### [WORK INSTRUCTIONS]
1. In the food blog post about the tasting menu and the rabbit dish, rewrite the passage starting with "I like this" and going on through "black trumpet mushrooms.", swapping "goat cheese" for "ricotta".
2. Pick up the food blog post about the tasting menu and the rabbit dish after its last sentence, and keep writing.

### [READING PASSAGE]
Friday, March 26, 2010

Chef's Tasting

"Cockles and Chorizo", Wine Pairing: Broadbent Vinho Verde 2008

"Shrimp Cocktail"—pickled shrimp, caperberry, baby cucumber with bloom, glass rimmed with cumin salt, cocktail: tomato juice, mussel broth, lime juice, cilantro juice, cumin, sherry vinegar, gold tequila

"Piquillos and White Beans"—parfait layers of brunoise of piquillo pepper and Tuscan "refried beans," green layer flavored with pesto, tan layer flavored with rosemary, Wine Pairing: La Slina Gavi di Gavi "Giorgio Cichero" 2008

"Morel Risotto"—onion and Carr Valley Shepherd's Blend cheese risotto napping a hidden poached quail egg (surprise!), crispy morel mushroom, Parmesan tuile, fresh thyme leaves, Wine Pairing: Clifton Springs Pinot Noir Sonoma Coast 2007

"Duck and Veal Ravioli"—raviolo stuffed with Moulard duck and local veal ragù, roasted romanesco, romanesco brown butter mousse (killer!), Wine Pairing: Cristom Syrah Willamette Valley 2005

"Oxtail Empanada"—chimichurri down on the plate, shredded oxtail, crispy polenta, radishes, pickled cipollini, pea shoots, johnny jump ups, Wine Pairing: Boxwood Winery "Boxwood" Virginia 2007

"New York-Style Cheesecake"—mini cheesecakes, poached dried apricots, almond brittle, Moscato d'Asti sabayon, crumbled amaretti, Wine Pairing: Vietti Moscato d'Asti "Cascinetta" 2008

Monday, March 22, 2010

Prosciutto-Wrapped Loin of Rabbit

I like this dish so much that I wanted to share it with you. I love the late winter flavors and the presentation as well. What you see here is prosciutto-wrapped rabbit loin stuffed with Chinese broccoli leaves and goat cheese, sitting in a pool of Fairy Tale squash cream, surrounded by black trumpet mushrooms.

### [INFORMATION PROVIDED]

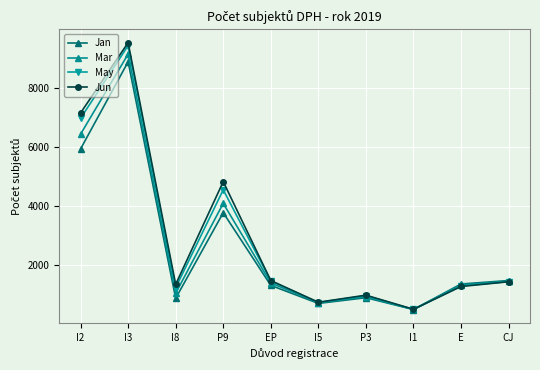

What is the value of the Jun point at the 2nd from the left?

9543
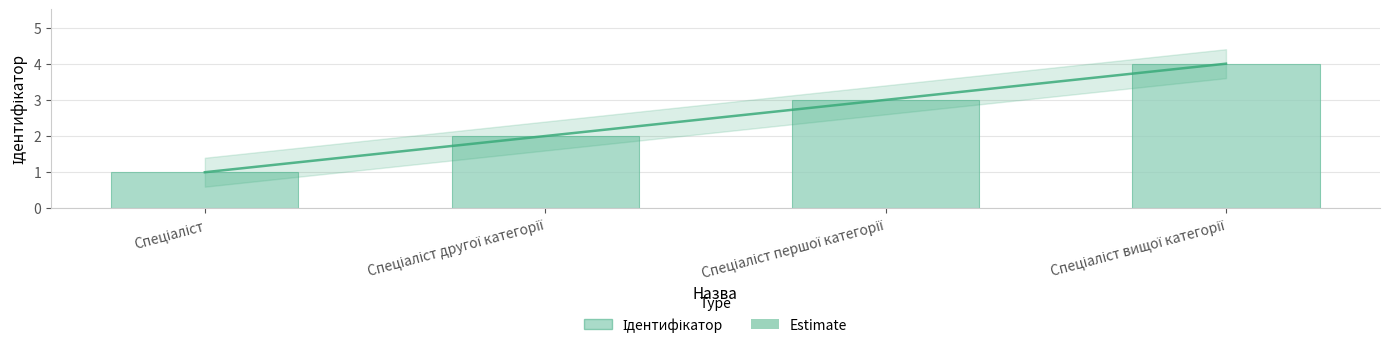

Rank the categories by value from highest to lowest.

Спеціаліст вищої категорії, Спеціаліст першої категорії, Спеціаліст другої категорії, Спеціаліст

### [RESPONSES FOR EACH TASK]
1.
I like this dish so much that I wanted to share it with you. I love the late winter flavors and the presentation as well. What you see here is prosciutto-wrapped rabbit loin stuffed with Chinese broccoli leaves and ricotta, sitting in a pool of Fairy Tale squash cream, surrounded by black trumpet mushrooms.

2.
Start by removing both loins from a rabbit (one rabbit serves one person) and cleaning them of silverskin and sinew. When you remove the loins, remove all the meat from the hip to the shoulder blades in a single piece. The best way that I have found to remove the silverskin is to start a small flap of the silverskin at the shoulder end (the pointed end), then flip the loin over, silverskin down on the cutting board, and skin it like you would a fish. Butterfly each loin about two thirds of the way from the hip end to the shoulder end as you see in this photo.

Next, cover each butterflied loin with plastic wrap and gently pound the flesh until it is even in thickness all over. These I have pounded to about 3/8" or 1/2cm in thickness. Then lay a piece of plastic wrap on your board and on top of that lay out enough prosciutto to completely wrap the rabbit loin. Then lay two rabbit loins on top of the prosciutto as you see here, close to one edge of the prosciutto and so that the rabbit forms a long rectangle. Season the rabbit with salt and pepper.

Meanwhile, for each rabbit loin, blanch about eight Chinese broccoli leaves. I'm sure if you're contemplating doing this recipe that you know you can substitute any leafy green in this recipe: chard, spinach, rapini, etc. After blanching the leaves, dry them well (important for the next step) and remove any central stem with a sharp knife.

Lay the blanched and destemmed leaves on top of the rabbit. Fold the leaves as necessary to just cover the rabbit. Season the leaves with a little salt and pepper. Bring some fresh goat cheese to room temperature so that you can spread it. You can do this in the microwave, but you have to be really, really careful not to scorch the cheese. Stir a little salt and pepper (you could even use some herbs in the cheese were you so inclined) into the cheese. Then very gently spread the cheese on top of the broccoli leaves. It's probably best to drop small dollops of cheese in the center of the leaves and gently push it out to the edges with the back of a spoon. Go slowly and you'll get the hang of it in no time.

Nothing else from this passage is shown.